The Illusion of Equivalence: Systematic FP16 Divergence in KV-Cached Autoregressive Inference

arXiv cs.AI / 4/20/2026

💬 OpinionIdeas & Deep AnalysisModels & Research

Key Points

  • The paper shows that KV caching in autoregressive Transformer inference is not numerically equivalent to cache-free computation when using standard FP16, due to differences in floating-point accumulation order.
  • Experiments on three open-weight models (LLaMA-2-7B, Mistral-7B-v0.3, Gemma-2-2B) find a deterministic 100% token divergence rate across decoding strategies, including greedy decoding, indicating the issue is not caused by sampling randomness.
  • Using FP32 control tests reduces divergence by eight orders of magnitude, eliminates token flips, and yields a 0.0% flip rate, confirming FP16 non-associativity as the sole causal factor.
  • Layer-wise analysis and activation patching localize how divergence propagates and identify the stateful KV cache as the key variable, with different attention architectures producing distinct drift patterns.
  • The authors conclude that FP16 KV-cache inference is fundamentally non-equivalent to recomputation and provide a mechanistic framework for understanding numerical instability in modern LLM inference.

Abstract

KV caching is a ubiquitous optimization in autoregressive transformer inference, long presumed to be numerically equivalent to cache-free computation. This assumption fails under standard FP16 precision: cache-ON and cache-OFF execution paths employ different floating-point accumulation orderings which, due to FP16 non-associativity, produce a deterministic divergence in decoded token sequences.

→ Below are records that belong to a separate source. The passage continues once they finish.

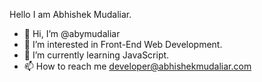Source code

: Hello I am Abhishek Mudaliar.

- 👋 Hi, I’m @abymudaliar
- 👀 I’m interested in Front-End Web Development.
- 🌱 I’m currently learning JavaScript.
- 📫 How to reach me developer@abhishekmudaliar.com
<!---
abymudaliar/abymudaliar is a ✨ special ✨ repository because its `README.md` (this file) appears on your GitHub profile.
You can click the Preview link to take a look at your changes.
--->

Across three open-weight models (LLaMA-2-7B, Mistral-7B-v0.3, Gemma-2-2B) evaluated on GSM8K, we observe a 100\% token divergence rate across all sampling strategies, including greedy decoding, which rules out sampling randomness as a cause, and also with cache-ON yielding higher accuracy in 8 of 9 conditions, where the accuracy difference serves as an indicator that the divergence direction is systematic rather than random. Controlled FP32 falsification reduces divergence by eight orders of magnitude, eliminates token flips, and drops the flip rate to exactly 0.0\%, confirming FP16 non-associativity as the sole causal driver. Layer-wise drift profiling reveals architecturally predictable propagation patterns: models using Grouped-Query Attention exhibit sharp divergence at the first layer, while Gemma's larger head dimension and sliding window attention produce uniform accumulation across all layers. Finally, activation patching of the entire residual stream fails to recover the cache-free trajectory, localizing the causal variable to the stateful KV cache. These findings establish that FP16 KV cache inference is fundamentally non-equivalent to recomputation and provide a mechanistic framework for understanding numerical instability in modern LLM inference systems.